--- DATA SUPPLIED Enclosed Below ---
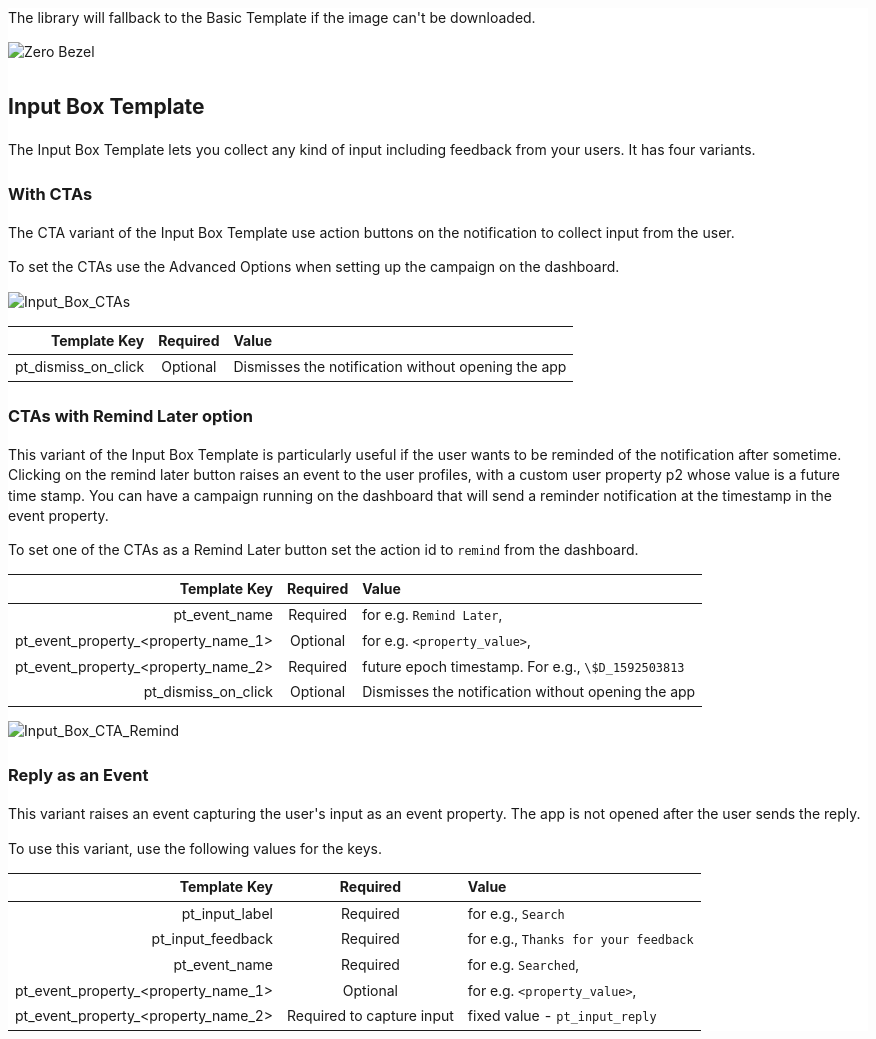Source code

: The library will fallback to the Basic Template if the image can't be downloaded.

![Zero Bezel](https://github.com/CleverTap/clevertap-android-sdk/blob/master/static/zerobezel.gif)

## Input Box Template

The Input Box Template lets you collect any kind of input including feedback from your users. It has four variants.

### With CTAs

The CTA variant of the Input Box Template use action buttons on the notification to collect input from the user.

To set the CTAs use the Advanced Options when setting up the campaign on the dashboard.

![Input_Box_CTAs](https://github.com/CleverTap/clevertap-android-sdk/blob/master/static/inputctabasicdismiss.gif)

Template Key | Required | Value
---:|:---:|:---
pt_dismiss_on_click | Optional | Dismisses the notification without opening the app

### CTAs with Remind Later option

This variant of the Input Box Template is particularly useful if the user wants to be reminded of the notification after sometime. Clicking on the remind later button raises an event to the user profiles, with a custom user property p2 whose value is a future time stamp. You can have a campaign running on the dashboard that will send a reminder notification at the timestamp in the event property.

To set one of the CTAs as a Remind Later button set the action id to `remind` from the dashboard.

Template Key | Required | Value
---:|:---:|:---
pt_event_name | Required | for e.g. `Remind Later`,
pt_event_property_<property_name_1> | Optional | for e.g. `<property_value>`,
pt_event_property_<property_name_2> | Required | future epoch timestamp. For e.g., `\$D_1592503813`
pt_dismiss_on_click | Optional | Dismisses the notification without opening the app

![Input_Box_CTA_Remind](https://github.com/CleverTap/clevertap-android-sdk/blob/master/static/inputCtaRemind.gif)

### Reply as an Event

This variant raises an event capturing the user's input as an event property. The app is not opened after the user sends the reply.

To use this variant, use the following values for the keys.

Template Key | Required | Value
---:|:---:|:---
pt_input_label | Required | for e.g., `Search`
pt_input_feedback | Required | for e.g., `Thanks for your feedback`
pt_event_name | Required | for e.g. `Searched`,
pt_event_property_<property_name_1> | Optional | for e.g. `<property_value>`,
pt_event_property_<property_name_2> | Required to capture input | fixed value - `pt_input_reply`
--- End of Enclosed DATA SUPPLIED ---
Tally every line above that has the word "CleverTap", and report the total with no other words.

• [SOLUTION]:
3